Indeed, Gerrard was keen to remind people that when Hodgson got the sack he was ‘one of the players who came out after he left and made sure people knew it wasn’t just Roy Hodgson’s fault’. However, quite simply the club was not a happy place to be while Hodgson was at the club with Gerrard declaring that under Kenny Dalglish there were now ‘happy faces from top to bottom of the club now and we move forward.’

Gerrard’s comments make for an interesting debate over the importance of a manager’s relationship with his players. When Dalglish returned to the Anfield hotseat in January, the clubs fortunes dramatically improved in the second half of the season. Granted Dalglish managed to ship out the misfiring Fernando Torres and bring in the inspirational Luis Suarez, yet were Roy Hodgson’s motivational skills really that poor in comparison to Dalglish’s?

Hodgson was not helped by the fact he replaced Rafael Benitez, a man who had stamped his own identity on the football club. Following on from the Spaniard was always going to be difficult.

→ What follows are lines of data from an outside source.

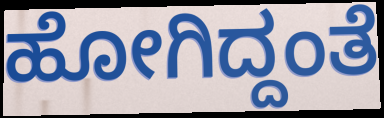
ಹೋಗಿದ್ದಂತೆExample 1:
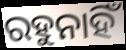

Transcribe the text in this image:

ରହୁନାହିଁ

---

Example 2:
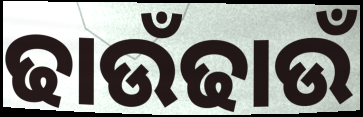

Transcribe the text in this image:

ଢାଉଁଢାଉଁ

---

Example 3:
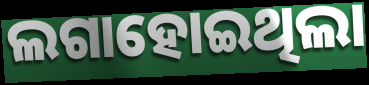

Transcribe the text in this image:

ଲଗାହୋଇଥିଲା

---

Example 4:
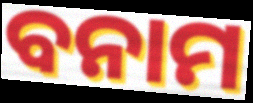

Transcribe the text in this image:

ବନାମ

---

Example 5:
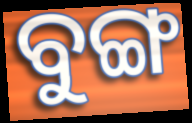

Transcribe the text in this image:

ବୁଙ୍ଗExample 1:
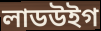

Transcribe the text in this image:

লাডউইগ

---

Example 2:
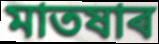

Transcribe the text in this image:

মাতষাৰ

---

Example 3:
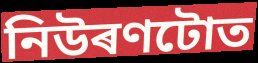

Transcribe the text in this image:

নিউৰণটোত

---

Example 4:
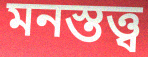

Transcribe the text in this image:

মনস্তত্ত্ব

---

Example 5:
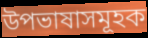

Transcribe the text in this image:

উপভাষাসমূহকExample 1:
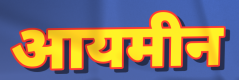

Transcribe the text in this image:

आयमीन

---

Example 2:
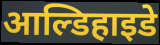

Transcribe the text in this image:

आल्डिहाइडे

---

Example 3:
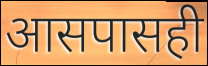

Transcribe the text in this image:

आसपासही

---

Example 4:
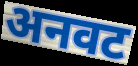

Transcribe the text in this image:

अनवट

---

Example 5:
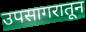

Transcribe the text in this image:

उपसागरातून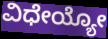
ವಿಧೇಯ್ಯೋ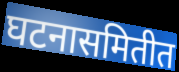
घटनासमितीतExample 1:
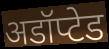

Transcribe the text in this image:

अडॉप्टेड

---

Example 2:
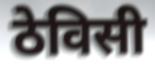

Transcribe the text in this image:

ठेविसी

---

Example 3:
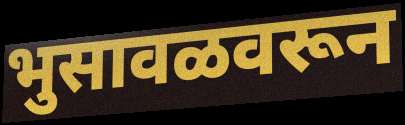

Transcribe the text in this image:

भुसावळवरून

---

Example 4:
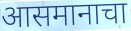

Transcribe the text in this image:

आसमानाचा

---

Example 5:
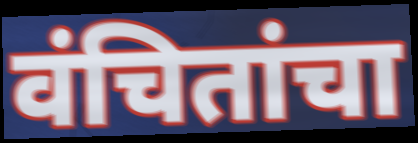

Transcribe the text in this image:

वंचितांचाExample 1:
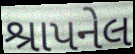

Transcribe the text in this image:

શ્રાપનેલ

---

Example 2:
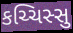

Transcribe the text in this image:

કચ્ચિસ્સુ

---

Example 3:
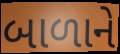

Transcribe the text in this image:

બાળાને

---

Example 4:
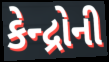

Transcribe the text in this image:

કેન્દ્રોની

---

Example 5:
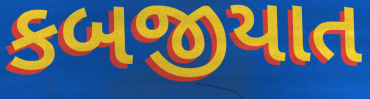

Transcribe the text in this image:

કબજીયાત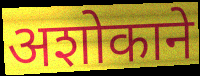
अशोकाने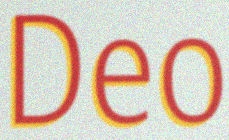
Deo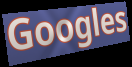
Googles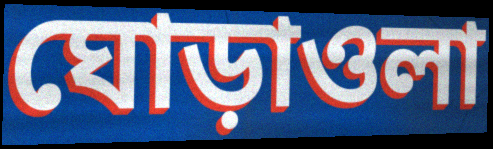
ঘোড়াওলা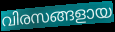
വിരസങ്ങളായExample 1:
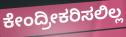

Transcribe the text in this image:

ಕೇಂದ್ರೀಕರಿಸಲಿಲ್ಲ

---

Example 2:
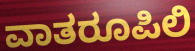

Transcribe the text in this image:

ವಾತರೂಪಿಲಿ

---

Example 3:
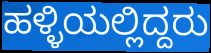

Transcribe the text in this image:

ಹಳ್ಳಿಯಲ್ಲಿದ್ದರು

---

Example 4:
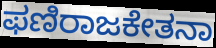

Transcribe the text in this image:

ಫಣಿರಾಜಕೇತನಾ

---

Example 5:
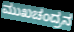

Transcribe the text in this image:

ಮುಖಚಂದ್ರನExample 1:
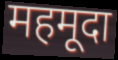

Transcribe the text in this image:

It is not the first case of professional footballers underperforming for a manager of proven pedigree. Arguably the most high profile case in history is Brian Clough’s doomed 44 day tenure at Leeds United, a story of such significance that it had first a book then a film dedicated to it.

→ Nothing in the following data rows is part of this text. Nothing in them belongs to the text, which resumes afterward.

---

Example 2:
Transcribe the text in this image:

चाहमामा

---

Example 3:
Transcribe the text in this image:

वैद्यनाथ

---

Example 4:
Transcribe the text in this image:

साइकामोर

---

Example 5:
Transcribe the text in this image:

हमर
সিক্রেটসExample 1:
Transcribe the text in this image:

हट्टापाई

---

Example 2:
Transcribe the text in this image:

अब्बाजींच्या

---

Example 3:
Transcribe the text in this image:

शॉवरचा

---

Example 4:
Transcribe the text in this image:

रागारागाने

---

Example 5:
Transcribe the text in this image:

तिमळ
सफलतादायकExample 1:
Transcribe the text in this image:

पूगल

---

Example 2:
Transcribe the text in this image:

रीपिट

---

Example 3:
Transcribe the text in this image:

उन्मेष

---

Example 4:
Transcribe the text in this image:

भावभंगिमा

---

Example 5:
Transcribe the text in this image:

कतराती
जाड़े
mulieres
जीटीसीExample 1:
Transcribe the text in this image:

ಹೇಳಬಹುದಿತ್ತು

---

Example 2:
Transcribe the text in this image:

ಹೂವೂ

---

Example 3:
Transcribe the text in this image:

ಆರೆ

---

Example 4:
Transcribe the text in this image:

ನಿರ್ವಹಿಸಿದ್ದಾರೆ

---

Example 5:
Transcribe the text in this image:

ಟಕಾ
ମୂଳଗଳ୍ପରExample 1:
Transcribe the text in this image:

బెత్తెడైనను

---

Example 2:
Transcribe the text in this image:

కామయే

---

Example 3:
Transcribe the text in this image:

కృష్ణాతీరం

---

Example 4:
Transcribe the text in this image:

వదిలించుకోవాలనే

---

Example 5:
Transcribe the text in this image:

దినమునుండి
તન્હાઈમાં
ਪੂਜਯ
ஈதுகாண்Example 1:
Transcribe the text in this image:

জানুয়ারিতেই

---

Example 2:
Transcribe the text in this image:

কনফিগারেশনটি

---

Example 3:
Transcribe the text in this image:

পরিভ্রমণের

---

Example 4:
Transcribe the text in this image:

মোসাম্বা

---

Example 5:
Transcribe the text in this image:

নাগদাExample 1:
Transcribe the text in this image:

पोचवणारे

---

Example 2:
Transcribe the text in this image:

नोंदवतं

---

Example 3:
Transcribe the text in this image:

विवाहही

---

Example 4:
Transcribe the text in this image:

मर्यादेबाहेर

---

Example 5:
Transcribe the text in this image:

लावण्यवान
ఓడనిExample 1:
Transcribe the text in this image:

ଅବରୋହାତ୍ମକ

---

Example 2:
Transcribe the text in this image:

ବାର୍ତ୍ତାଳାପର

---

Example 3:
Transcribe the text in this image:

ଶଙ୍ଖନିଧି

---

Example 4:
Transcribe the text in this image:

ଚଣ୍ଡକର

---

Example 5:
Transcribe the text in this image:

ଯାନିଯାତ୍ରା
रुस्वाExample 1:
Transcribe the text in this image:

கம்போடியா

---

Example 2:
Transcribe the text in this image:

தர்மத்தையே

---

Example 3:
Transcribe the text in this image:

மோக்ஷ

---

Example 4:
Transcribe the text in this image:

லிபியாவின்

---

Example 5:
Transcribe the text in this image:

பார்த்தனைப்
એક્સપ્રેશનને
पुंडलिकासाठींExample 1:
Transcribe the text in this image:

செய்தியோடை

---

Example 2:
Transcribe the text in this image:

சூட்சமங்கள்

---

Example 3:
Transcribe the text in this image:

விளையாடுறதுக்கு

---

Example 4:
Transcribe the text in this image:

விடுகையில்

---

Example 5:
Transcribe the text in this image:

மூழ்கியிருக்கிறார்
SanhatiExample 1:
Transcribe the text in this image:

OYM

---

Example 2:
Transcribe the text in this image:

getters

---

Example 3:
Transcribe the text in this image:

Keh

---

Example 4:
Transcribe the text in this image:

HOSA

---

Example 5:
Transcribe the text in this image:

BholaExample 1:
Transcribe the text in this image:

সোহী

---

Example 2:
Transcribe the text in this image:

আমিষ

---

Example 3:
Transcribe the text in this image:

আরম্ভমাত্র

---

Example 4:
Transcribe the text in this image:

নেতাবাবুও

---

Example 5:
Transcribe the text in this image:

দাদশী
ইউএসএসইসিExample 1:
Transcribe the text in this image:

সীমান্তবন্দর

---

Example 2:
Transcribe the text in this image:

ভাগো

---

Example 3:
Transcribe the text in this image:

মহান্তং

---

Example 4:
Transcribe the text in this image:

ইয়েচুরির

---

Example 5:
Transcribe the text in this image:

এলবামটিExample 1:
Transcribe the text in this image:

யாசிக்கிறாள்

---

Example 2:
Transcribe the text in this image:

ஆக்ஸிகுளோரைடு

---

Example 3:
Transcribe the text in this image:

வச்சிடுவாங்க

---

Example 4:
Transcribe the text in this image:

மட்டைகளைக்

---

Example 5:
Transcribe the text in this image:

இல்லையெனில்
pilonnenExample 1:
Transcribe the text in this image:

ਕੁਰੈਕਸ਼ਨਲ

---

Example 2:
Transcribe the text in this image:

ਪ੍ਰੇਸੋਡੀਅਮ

In 1974, the England manager’s job had just been given to Don Revie, a man who had spent 13 enormously successful years at Leeds United. Clough, despite regularly stating his aversion to the club, would be the man to take the job.

Clough alienated key players such as Johnny Giles and Billy Bremner by reportedly telling them ‘You can all throw your medals in the bin because they were not won fairly.’ Clough’s short spell at Elland Road included just one victory, giving him the unwelcome record of being Leeds least successful permanent manager.